* **Data section**
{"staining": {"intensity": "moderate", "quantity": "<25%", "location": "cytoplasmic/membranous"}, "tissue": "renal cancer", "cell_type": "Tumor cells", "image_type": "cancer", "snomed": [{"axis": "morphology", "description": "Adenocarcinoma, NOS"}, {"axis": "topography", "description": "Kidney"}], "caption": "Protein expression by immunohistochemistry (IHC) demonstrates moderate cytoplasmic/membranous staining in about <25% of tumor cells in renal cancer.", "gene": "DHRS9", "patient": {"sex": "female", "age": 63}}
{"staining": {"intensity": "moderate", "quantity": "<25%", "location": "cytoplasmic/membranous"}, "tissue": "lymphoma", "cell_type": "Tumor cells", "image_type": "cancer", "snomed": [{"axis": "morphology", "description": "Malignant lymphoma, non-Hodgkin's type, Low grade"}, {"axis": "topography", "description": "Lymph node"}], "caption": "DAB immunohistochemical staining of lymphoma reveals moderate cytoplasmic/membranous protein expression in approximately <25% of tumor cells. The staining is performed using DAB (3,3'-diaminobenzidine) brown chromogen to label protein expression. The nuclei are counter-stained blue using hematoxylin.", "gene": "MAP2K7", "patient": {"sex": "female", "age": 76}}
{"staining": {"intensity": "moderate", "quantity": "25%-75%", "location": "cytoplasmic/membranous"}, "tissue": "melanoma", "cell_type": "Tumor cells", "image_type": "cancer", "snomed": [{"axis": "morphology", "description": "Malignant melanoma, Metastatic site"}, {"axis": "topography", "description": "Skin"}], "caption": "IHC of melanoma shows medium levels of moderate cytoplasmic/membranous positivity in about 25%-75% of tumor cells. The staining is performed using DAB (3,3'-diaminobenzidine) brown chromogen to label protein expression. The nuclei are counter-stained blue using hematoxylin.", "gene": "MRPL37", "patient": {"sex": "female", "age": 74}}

* **What you need to do**
Copy out the entire listing word for word. Keep every line as it is.

* **Solution to the exercise**
{"staining": {"intensity": "moderate", "quantity": "<25%", "location": "cytoplasmic/membranous"}, "tissue": "renal cancer", "cell_type": "Tumor cells", "image_type": "cancer", "snomed": [{"axis": "morphology", "description": "Adenocarcinoma, NOS"}, {"axis": "topography", "description": "Kidney"}], "caption": "Protein expression by immunohistochemistry (IHC) demonstrates moderate cytoplasmic/membranous staining in about <25% of tumor cells in renal cancer.", "gene": "DHRS9", "patient": {"sex": "female", "age": 63}}
{"staining": {"intensity": "moderate", "quantity": "<25%", "location": "cytoplasmic/membranous"}, "tissue": "lymphoma", "cell_type": "Tumor cells", "image_type": "cancer", "snomed": [{"axis": "morphology", "description": "Malignant lymphoma, non-Hodgkin's type, Low grade"}, {"axis": "topography", "description": "Lymph node"}], "caption": "DAB immunohistochemical staining of lymphoma reveals moderate cytoplasmic/membranous protein expression in approximately <25% of tumor cells. The staining is performed using DAB (3,3'-diaminobenzidine) brown chromogen to label protein expression. The nuclei are counter-stained blue using hematoxylin.", "gene": "MAP2K7", "patient": {"sex": "female", "age": 76}}
{"staining": {"intensity": "moderate", "quantity": "25%-75%", "location": "cytoplasmic/membranous"}, "tissue": "melanoma", "cell_type": "Tumor cells", "image_type": "cancer", "snomed": [{"axis": "morphology", "description": "Malignant melanoma, Metastatic site"}, {"axis": "topography", "description": "Skin"}], "caption": "IHC of melanoma shows medium levels of moderate cytoplasmic/membranous positivity in about 25%-75% of tumor cells. The staining is performed using DAB (3,3'-diaminobenzidine) brown chromogen to label protein expression. The nuclei are counter-stained blue using hematoxylin.", "gene": "MRPL37", "patient": {"sex": "female", "age": 74}}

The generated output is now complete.